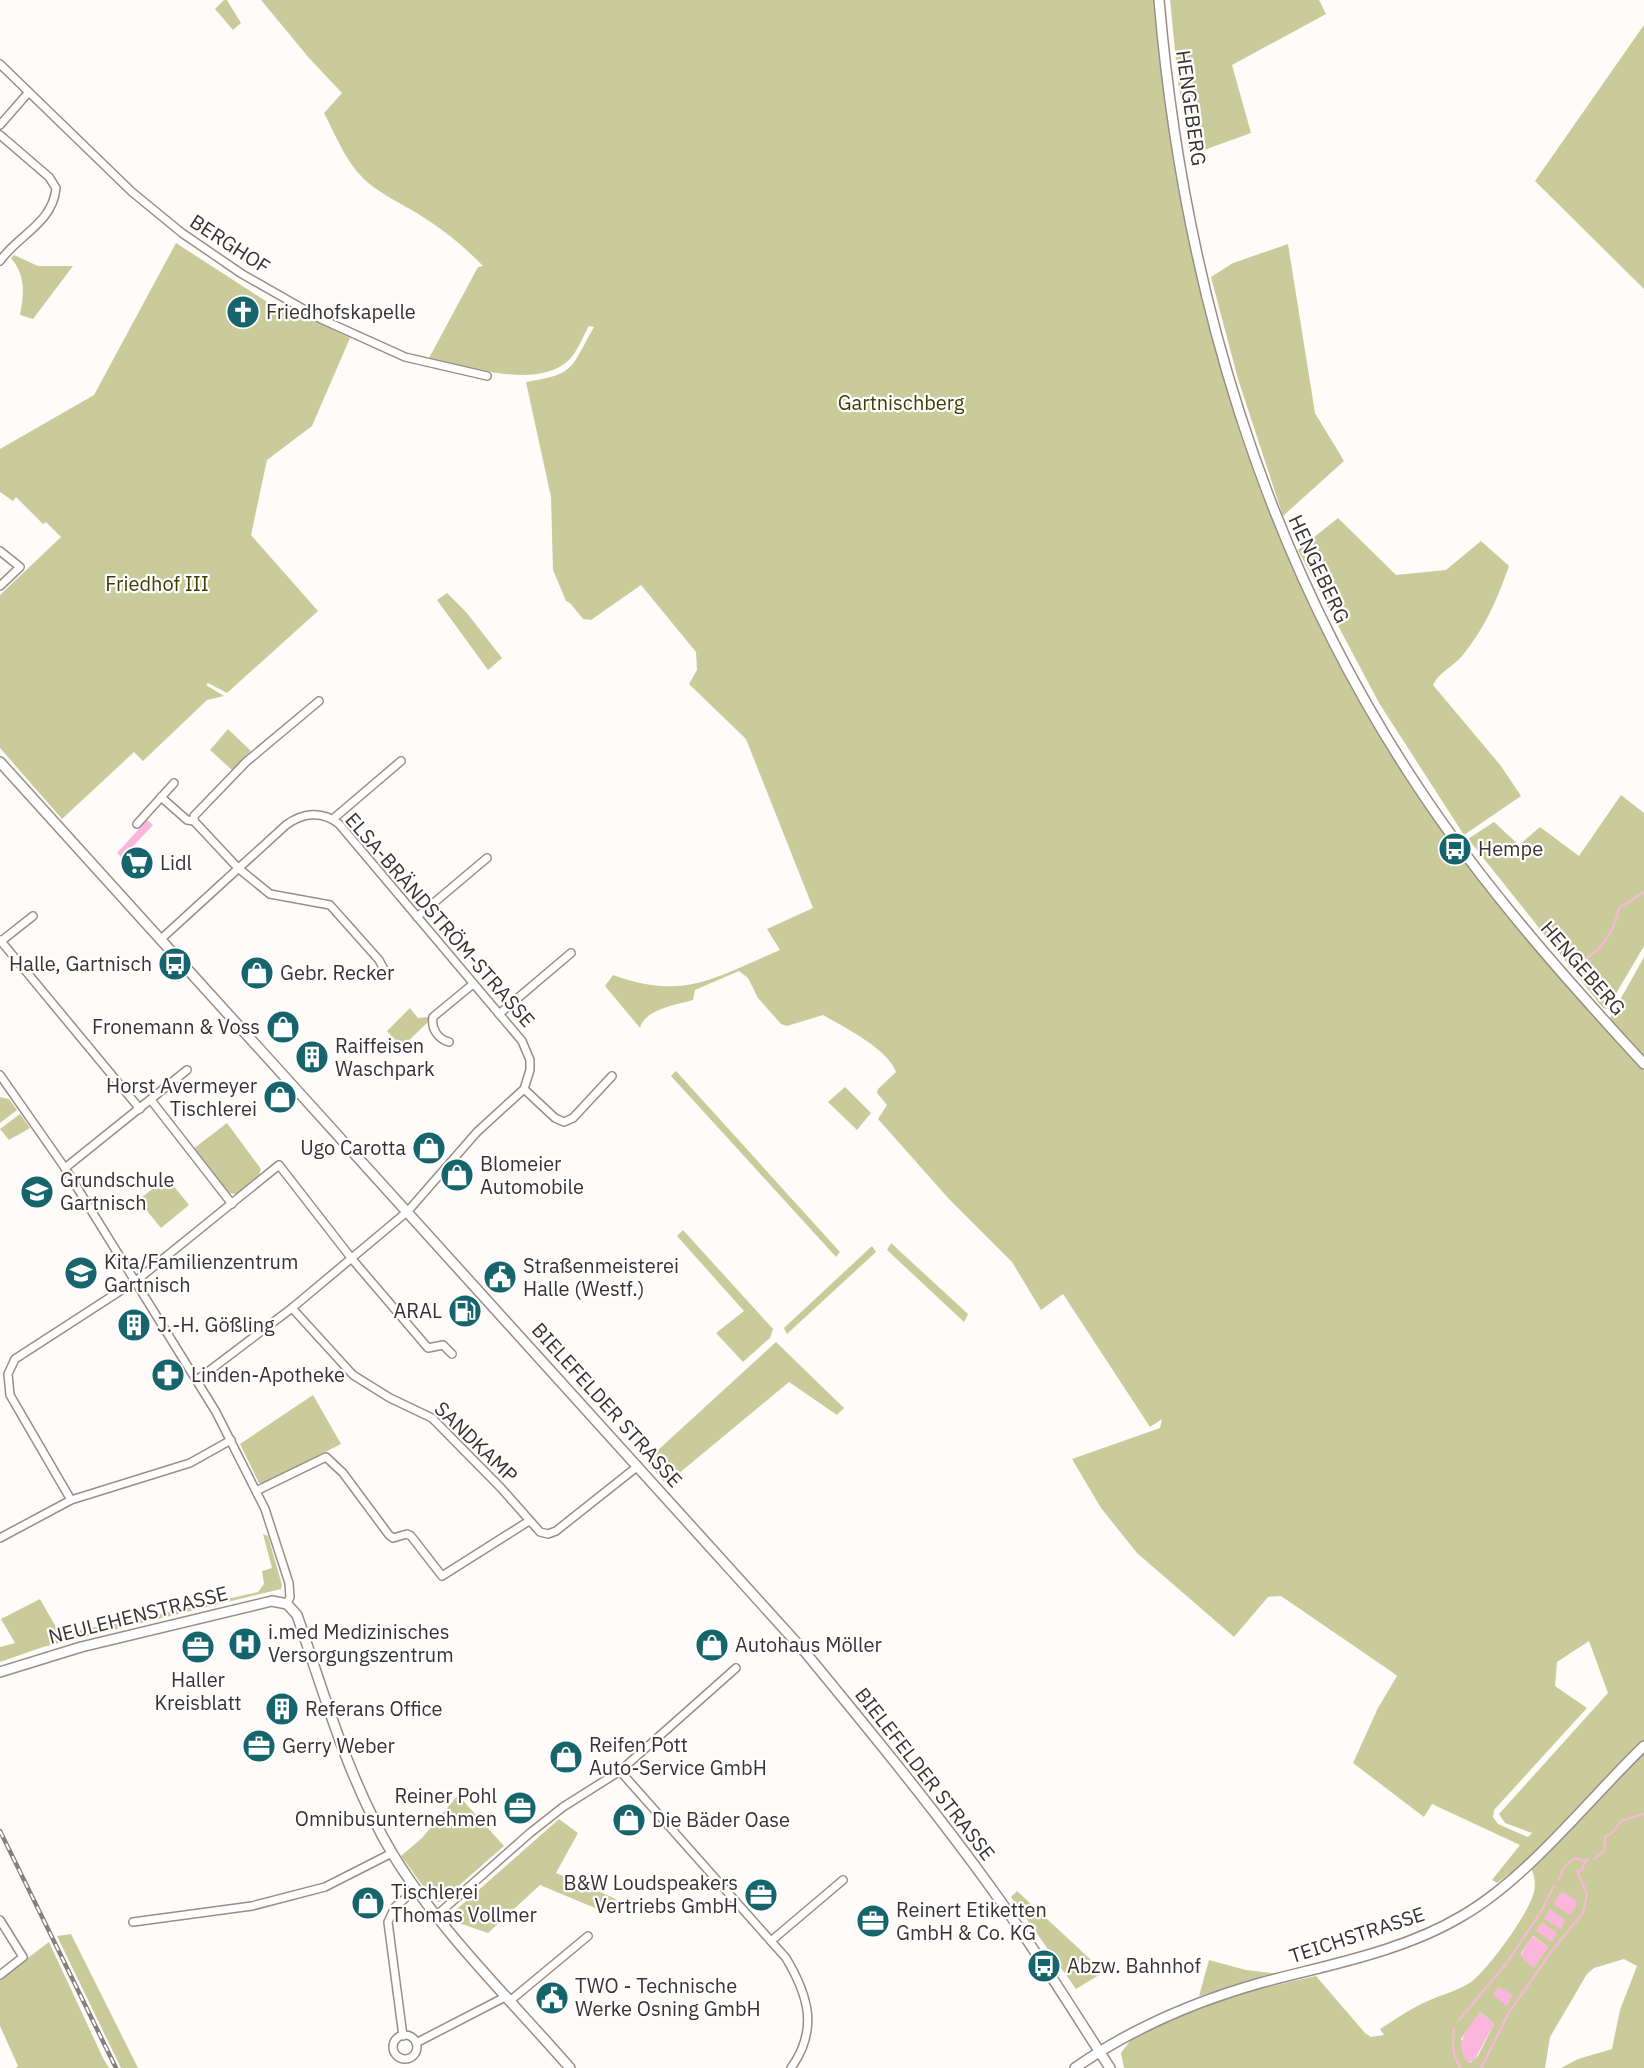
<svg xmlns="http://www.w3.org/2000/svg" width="1644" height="2068" font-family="'IBM Plex Sans',sans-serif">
<rect width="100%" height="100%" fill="#fefbf9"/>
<g fill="#c9cc9a" fill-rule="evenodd">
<path d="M224,0h3l14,23 -8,7 -18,-21z"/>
<path d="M261,0h893c4,63 14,124 25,186 37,205 103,397 215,574 72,112 161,212 250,311v997h-83l17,-9 34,-10 8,-39 17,-44 -13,-7 -30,9 -7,6 -37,63 -5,31h-421l-3,-15 12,-16 46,-23 80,-25 57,-13 49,57 6,4 13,-2 -4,-6c16,-10 31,-21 48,-28 15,-7 30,-10 43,-19 18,-14 55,-65 62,-87 4,-11 1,-26 -7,-34l-29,22 -5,-3 28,-35 -88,-41 -8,13 -71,-54 25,-55 19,-32 -5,-4 -111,-76 -13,1 -34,40 -97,-84 -36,-45 -29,-49 88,-31 2,-9 -12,8 -87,-133 -22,16 -29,-48 -63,-63 -71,-80 9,-14 -10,-12 1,-4 18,-17c-8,-23 -52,-45 -73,-57l-36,11 -6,-2 -23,-26 -10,-20 -9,-7 -44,19 -2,10c-17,5 -48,9 -53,28l-35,-42 8,-11c71,26 103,2 167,-25l-13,-21 46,-21 -67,-169 -57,-55 8,-14 -1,-18 -55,-67 -50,35 -8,-1 -13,-16 -4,-2 -13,-31 -2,-73 -25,-115c50,-8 44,-13 68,-55l-5,-1c-6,10 -12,27 -21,35 -33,29 -102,5 -139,-3l49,-91 5,-1c-21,-22 -47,-42 -73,-57 -16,-9 -32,-17 -46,-30 -18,-17 -28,-43 -40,-66l18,-20 -33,-35zM1589,1641l19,52 -109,121 6,9 27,10 -4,4 -30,-13 -5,-7 1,-7 93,-102 -32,-22 2,-24zM1533,1936l15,11 -14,20 -13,-14zM1480,2012l14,12 -16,32 -8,7 -9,-24z"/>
<path d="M1170,0h149l7,14 -94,51 19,68 -61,22 -12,-73z"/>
<path d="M1644,25v264l-109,-108z"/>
<path d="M176,243l116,75 11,-3 47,23 -38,88 -45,34 -16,75 67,76 -91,82 -19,-10 -2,2 18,11 -17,4 -64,61 -9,-9 -72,67 -62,-71v-153l61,-58 -15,-15 -3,2 -27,-27 -3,4 -13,-9v-43l94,-54z"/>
<path d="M1288,244l27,169 29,48 -61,55 -45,-137 -27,-102 22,-14z"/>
<path d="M14,255l24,11h35l-40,53 -13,-4c4,-21 6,-39 -9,-57z"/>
<path d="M1338,518l58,57 50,-5 35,-29 28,25c-12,34 -24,62 -47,90 -9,11 -23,16 -29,29l68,81 20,30 -57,39 -85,-132 -81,-153z"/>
<path d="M447,593l19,19 36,46 -14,12 -51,-70z"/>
<path d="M228,729l23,22 -19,19 -22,-20z"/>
<path d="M1621,795l23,18v133l-37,63 -4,-1 -135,-169 26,-17 25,23 21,-18 39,29z"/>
<path d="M1644,957v101l-34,-40z"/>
<path d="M410,1008l8,10 10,-1 1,4 -27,26 -15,-16z"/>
<path d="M676,1071l164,181 -4,5 -165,-181z"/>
<path d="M845,1087l26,26 -14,17 -29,-28z"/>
<path d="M0,1097l9,2 8,11 -17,13z"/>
<path d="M20,1114l10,14 -21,12 -9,-11z"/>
<path d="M227,1123l34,46 -2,6 -22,19 -9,-1 -35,-44z"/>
<path d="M167,1178l22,27 -28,23 -23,-28z"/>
<path d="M683,1230l90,99 -3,9 -27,24 -27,-29 28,-22 -67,-75z"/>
<path d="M891,1243l77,71 -4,8 -77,-72z"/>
<path d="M872,1246l4,6 -89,82 -3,-6z"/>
<path d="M776,1342l68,66 -7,7 -48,-33 -123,102 -20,-23z"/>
<path d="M313,1395l28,49 -77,39h-5l-19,-39z"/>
<path d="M263,1534l5,2 14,49 -1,4 -238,58 -43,15v-15l15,-4 -14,-24 39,-20 20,35 87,-17 111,-25 6,-8 -2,-13 10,-3z"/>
<path d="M458,1795l46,51 -64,56 -6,-1 -33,-45 21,-18z"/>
<path d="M559,1819l19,14 -22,40 60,26 -9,14 -67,-28 -52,48 -35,-12 4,-12z"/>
<path d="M1017,1891l87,81 -28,17 -65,-92z"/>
<path d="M71,1934l67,134h-17l-64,-132z"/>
<path d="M49,1942l54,116 6,10h-93l2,-2 -18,-40v-47z"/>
<path d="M1209,1960l37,10 35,4 -82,22z"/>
</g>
<g fill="#fbb7db">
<path d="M147,820l6,5 -31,33 -5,-5z"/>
<path d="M1564,1892l13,9 -2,8 -5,6 -17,-11 7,-11z"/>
<path d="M1550,1909l15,11 -4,10 -17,-12z"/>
<path d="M1542,1922l15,11 -5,9 -16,-11z"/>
<path d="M1532,1936l16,11 -14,21 -14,-12z"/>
<path d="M1498,1987l15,8 -6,11 -14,-11z"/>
<path d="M1480,2012l14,12 -20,37 -7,1c-14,-19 1,-34 13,-50z"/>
</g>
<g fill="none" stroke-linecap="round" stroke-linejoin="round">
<g stroke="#fbb7db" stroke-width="2">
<path d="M1573,967c26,-15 40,-30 46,-59l25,-16"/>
<path d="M1594,1859l10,-8 1,-14 8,-5 8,-11 23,-7"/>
<path d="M1559,1880l5,-13 11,-9 10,3"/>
<path d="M1459,2020l47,-56 36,-54 12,-24"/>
<path d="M1454,2029c-2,15 -2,26 7,39"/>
<path d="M1481,2068l27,-54 45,-65 30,-36 4,-19 -10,-23 5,-1 3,-9 3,-1"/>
</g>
<defs>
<g id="minor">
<path d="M0,64l132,128 50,41 60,41 79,45 84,38 82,19"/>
<path d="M0,125l28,-32"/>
<path d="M0,135l49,42 7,11c-3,35 -39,48 -56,73"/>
<path d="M0,551l20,16 -20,19"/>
<path d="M161,797l26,23 7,1 44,47 32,26 60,11 49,55 8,15"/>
<path d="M333,819l68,-58"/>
<path d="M194,821v-5l52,-54 73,-61"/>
<path d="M137,824l37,-41"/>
<path d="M417,917l70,-59"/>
<path d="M161,939l125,-114c16,-12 36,-15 53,-1l183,217 8,19v10l-6,19 -47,43 -69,79 -116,97 -95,72"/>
<path d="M0,940l140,169"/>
<path d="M0,942l33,-26"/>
<path d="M499,1014l72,-61"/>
<path d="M449,1042c-11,-3 -18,-13 -16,-25l40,-33"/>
<path d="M0,1075l65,93 151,244 49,97 24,74 1,14 -3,7"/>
<path d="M524,1089l31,29 9,4 9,-4 39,-42"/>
<path d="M151,1100l81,104"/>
<path d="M65,1168l122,-98"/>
<path d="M292,1308l61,67 37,23 42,20 69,70 39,44 8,2 8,-3 82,-65"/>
<path d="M258,1490l68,-33 17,16 46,62 4,3 14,-4 4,2 31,40 87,-55"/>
<path d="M71,1500l-61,-105 -2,-21 7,-15 122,-79 142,-115 73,94 76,89 15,-3 9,9"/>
<path d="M0,1538l71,-38 119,-37 41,-23"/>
<path d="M620,1771l166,187c22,37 33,71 5,110"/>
<path d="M437,1915l93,-82 33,-26 57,-36 116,-103"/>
<path d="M0,1920l23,37 -23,18"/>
<path d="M133,1922l119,-16 73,-19 67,-34"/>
<path d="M771,1941l72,-61"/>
<path d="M511,2000l77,-64"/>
<circle cx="405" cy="2047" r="12"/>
<path d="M403,2036l-15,-114 7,-15 21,-18"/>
<path d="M416,2043l91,-47"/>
</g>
<g id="tertiary">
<path d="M1159,0c24,281 103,554 261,790 65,98 144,187 224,274"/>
<path d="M0,762l805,890c65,79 130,158 189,240 41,57 78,117 116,176"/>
<path d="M0,1672l81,-25 191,-46 15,3 10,11c28,81 51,164 95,238 46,76 119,147 178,215"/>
<path d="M1075,2068c57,-40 118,-66 185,-85 67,-18 142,-31 202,-67 66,-38 126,-116 182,-170"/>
</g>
</defs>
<use href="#minor" stroke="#9a8d86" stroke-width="10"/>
<use href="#tertiary" stroke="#9a8d86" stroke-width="12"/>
<use href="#minor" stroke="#fff" stroke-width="7"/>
<use href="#tertiary" stroke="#fff" stroke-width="9"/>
<defs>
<path id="rail" d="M0,1831l116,237"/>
</defs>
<use href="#rail" stroke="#85807e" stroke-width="4.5"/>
<use href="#rail" stroke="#fff" stroke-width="2" stroke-dasharray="7" stroke-linecap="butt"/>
</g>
<defs>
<symbol id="church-disc" viewBox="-11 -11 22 22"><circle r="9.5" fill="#17656c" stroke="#fff"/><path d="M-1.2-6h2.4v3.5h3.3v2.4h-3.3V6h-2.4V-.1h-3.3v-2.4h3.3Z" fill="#fff"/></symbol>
<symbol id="bus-disc" viewBox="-11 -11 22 22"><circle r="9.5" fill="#17656c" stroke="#fff"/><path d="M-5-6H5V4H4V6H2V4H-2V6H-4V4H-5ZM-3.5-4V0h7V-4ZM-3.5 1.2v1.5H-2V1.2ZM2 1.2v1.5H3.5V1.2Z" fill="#fff"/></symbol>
<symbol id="supermarket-disc" viewBox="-11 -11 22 22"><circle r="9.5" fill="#17656c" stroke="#fff"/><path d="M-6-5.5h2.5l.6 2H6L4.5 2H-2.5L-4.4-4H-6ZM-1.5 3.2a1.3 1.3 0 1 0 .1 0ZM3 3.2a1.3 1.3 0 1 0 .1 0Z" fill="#fff"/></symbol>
<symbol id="shop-disc" viewBox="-11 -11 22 22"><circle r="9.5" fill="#17656c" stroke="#fff"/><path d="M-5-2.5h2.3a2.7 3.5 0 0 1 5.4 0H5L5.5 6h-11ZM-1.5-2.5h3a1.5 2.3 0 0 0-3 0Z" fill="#fff"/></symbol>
<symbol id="building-disc" viewBox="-11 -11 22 22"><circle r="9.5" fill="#17656c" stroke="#fff"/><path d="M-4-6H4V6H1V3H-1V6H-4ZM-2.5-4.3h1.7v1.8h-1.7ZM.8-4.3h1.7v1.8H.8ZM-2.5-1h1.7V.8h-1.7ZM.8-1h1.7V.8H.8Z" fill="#fff"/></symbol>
<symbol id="school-disc" viewBox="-11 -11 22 22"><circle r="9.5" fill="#17656c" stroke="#fff"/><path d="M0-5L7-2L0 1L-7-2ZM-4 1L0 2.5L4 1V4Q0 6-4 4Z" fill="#fff"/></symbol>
<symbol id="civic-disc" viewBox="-11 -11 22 22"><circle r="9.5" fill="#17656c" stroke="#fff"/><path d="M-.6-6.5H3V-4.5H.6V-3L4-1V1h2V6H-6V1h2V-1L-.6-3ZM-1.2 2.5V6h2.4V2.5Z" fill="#fff"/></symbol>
<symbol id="fuel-disc" viewBox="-11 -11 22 22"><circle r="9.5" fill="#17656c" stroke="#fff"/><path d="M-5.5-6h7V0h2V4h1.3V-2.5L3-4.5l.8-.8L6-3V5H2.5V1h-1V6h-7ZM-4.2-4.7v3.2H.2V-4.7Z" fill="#fff"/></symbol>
<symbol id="pharmacy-disc" viewBox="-11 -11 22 22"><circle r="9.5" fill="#17656c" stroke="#fff"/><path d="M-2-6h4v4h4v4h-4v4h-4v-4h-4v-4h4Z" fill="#fff"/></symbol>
<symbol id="hospital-disc" viewBox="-11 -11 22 22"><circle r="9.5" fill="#17656c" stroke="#fff"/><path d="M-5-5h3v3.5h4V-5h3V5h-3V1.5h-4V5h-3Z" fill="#fff"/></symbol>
<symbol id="office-disc" viewBox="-11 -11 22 22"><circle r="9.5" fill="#17656c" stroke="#fff"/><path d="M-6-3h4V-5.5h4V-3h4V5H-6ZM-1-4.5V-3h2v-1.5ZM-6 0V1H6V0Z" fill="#fff"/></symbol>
</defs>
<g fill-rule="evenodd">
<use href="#church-disc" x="224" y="293" width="38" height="38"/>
<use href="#bus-disc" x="1436" y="830" width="38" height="38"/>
<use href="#supermarket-disc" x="118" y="844" width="38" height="38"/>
<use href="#bus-disc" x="156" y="945" width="38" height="38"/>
<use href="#shop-disc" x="238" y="954" width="38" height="38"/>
<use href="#shop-disc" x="264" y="1008" width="38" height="38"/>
<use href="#building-disc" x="293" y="1038" width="38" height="38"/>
<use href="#shop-disc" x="261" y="1078" width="38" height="38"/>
<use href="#shop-disc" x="410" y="1129" width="38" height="38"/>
<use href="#shop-disc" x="438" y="1156" width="38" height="38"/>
<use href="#school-disc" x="18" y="1173" width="38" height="38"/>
<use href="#school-disc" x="62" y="1254" width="38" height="38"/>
<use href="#civic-disc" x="481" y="1258" width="38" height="38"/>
<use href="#fuel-disc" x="446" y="1292" width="38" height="38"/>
<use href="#building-disc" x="115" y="1306" width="38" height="38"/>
<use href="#pharmacy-disc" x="149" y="1356" width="38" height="38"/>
<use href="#hospital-disc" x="226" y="1625" width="38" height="38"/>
<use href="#shop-disc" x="693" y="1626" width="38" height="38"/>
<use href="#office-disc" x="179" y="1628" width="38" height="38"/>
<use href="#building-disc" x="263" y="1690" width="38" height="38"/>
<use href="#office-disc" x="240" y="1727" width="38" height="38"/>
<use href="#shop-disc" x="547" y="1738" width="38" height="38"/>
<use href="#office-disc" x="501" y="1789" width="38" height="38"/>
<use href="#shop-disc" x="610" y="1801" width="38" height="38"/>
<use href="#office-disc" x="742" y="1876" width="38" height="38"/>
<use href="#shop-disc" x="349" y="1884" width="38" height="38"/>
<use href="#office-disc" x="854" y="1902" width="38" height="38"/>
<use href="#bus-disc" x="1025" y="1947" width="38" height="38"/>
<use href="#civic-disc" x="533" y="1979" width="38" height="38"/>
</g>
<g text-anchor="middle" stroke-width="4.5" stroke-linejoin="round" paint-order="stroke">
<g font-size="20" fill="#383230" stroke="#fff">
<text transform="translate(1191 108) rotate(82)" y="7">HENGEBERG</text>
<text transform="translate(230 244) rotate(33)" y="7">BERGHOF</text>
<text transform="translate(1319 569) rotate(65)" y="7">HENGEBERG</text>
<text transform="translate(440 920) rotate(49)" y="7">ELSA-BRÄNDSTRÖM-STRASSE</text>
<text transform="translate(1583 968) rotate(49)" y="7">HENGEBERG</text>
<text transform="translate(607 1405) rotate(48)" y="7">BIELEFELDER STRASSE</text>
<text transform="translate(476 1442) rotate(44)" y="7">SANDKAMP</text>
<text transform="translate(138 1615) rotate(-14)" y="7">NEULEHENSTRASSE</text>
<text transform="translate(925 1774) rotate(52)" y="7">BIELEFELDER STRASSE</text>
<text transform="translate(1357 1935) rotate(-18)" y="7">TEICHSTRASSE</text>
</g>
<g font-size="20" fill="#383230" stroke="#fff" text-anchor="start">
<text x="266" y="319">Friedhofskapelle</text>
<text x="1478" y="856">Hempe</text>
<text x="160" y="870">Lidl</text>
<text x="152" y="971" text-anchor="end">Halle, Gartnisch</text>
<text x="280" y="980">Gebr. Recker</text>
<text x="260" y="1034" text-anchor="end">Fronemann &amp; Voss</text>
<text x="335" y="1053">Raiffeisen<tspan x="335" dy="23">Waschpark</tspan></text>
<text x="257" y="1093" text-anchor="end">Horst Avermeyer<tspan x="257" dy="23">Tischlerei</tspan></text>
<text x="406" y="1155" text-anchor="end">Ugo Carotta</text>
<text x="480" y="1171">Blomeier<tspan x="480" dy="23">Automobile</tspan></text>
<text x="60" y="1187">Grundschule<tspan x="60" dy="23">Gartnisch</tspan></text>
<text x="104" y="1269">Kita/Familienzentrum<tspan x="104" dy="23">Gartnisch</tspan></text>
<text x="523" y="1273">Straßenmeisterei<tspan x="523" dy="23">Halle (Westf.)</tspan></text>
<text x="442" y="1318" text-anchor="end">ARAL</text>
<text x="157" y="1332">J.-H. Gößling</text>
<text x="191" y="1382">Linden-Apotheke</text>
<text x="268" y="1639">i.med Medizinisches<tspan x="268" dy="23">Versorgungszentrum</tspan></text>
<text x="735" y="1652">Autohaus Möller</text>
<text x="198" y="1687" text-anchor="middle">Haller<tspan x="198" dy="23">Kreisblatt</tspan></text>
<text x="305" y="1716">Referans Office</text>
<text x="589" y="1752">Reifen Pott<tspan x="589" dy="23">Auto-Service GmbH</tspan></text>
<text x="282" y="1753">Gerry Weber</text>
<text x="497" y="1803" text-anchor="end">Reiner Pohl<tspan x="497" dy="23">Omnibusunternehmen</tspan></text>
<text x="652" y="1827">Die Bäder Oase</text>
<text x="738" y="1890" text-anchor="end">B&amp;W Loudspeakers<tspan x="738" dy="23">Vertriebs GmbH</tspan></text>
<text x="391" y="1899">Tischlerei<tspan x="391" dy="23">Thomas Vollmer</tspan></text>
<text x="896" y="1917">Reinert Etiketten<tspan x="896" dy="23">GmbH &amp; Co. KG</tspan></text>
<text x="1067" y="1973">Abzw. Bahnhof</text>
<text x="575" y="1993">TWO - Technische<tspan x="575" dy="23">Werke Osning GmbH</tspan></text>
</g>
<g font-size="20" fill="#3c3d05" stroke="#fff">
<text x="901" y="410">Gartnischberg</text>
<text x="157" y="591">Friedhof III</text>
</g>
</g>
</svg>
####################
- What you need to do
If a line in the records includes the string "linejoin", copy it.

- Result
<g fill="none" stroke-linecap="round" stroke-linejoin="round">
<g text-anchor="middle" stroke-width="4.5" stroke-linejoin="round" paint-order="stroke">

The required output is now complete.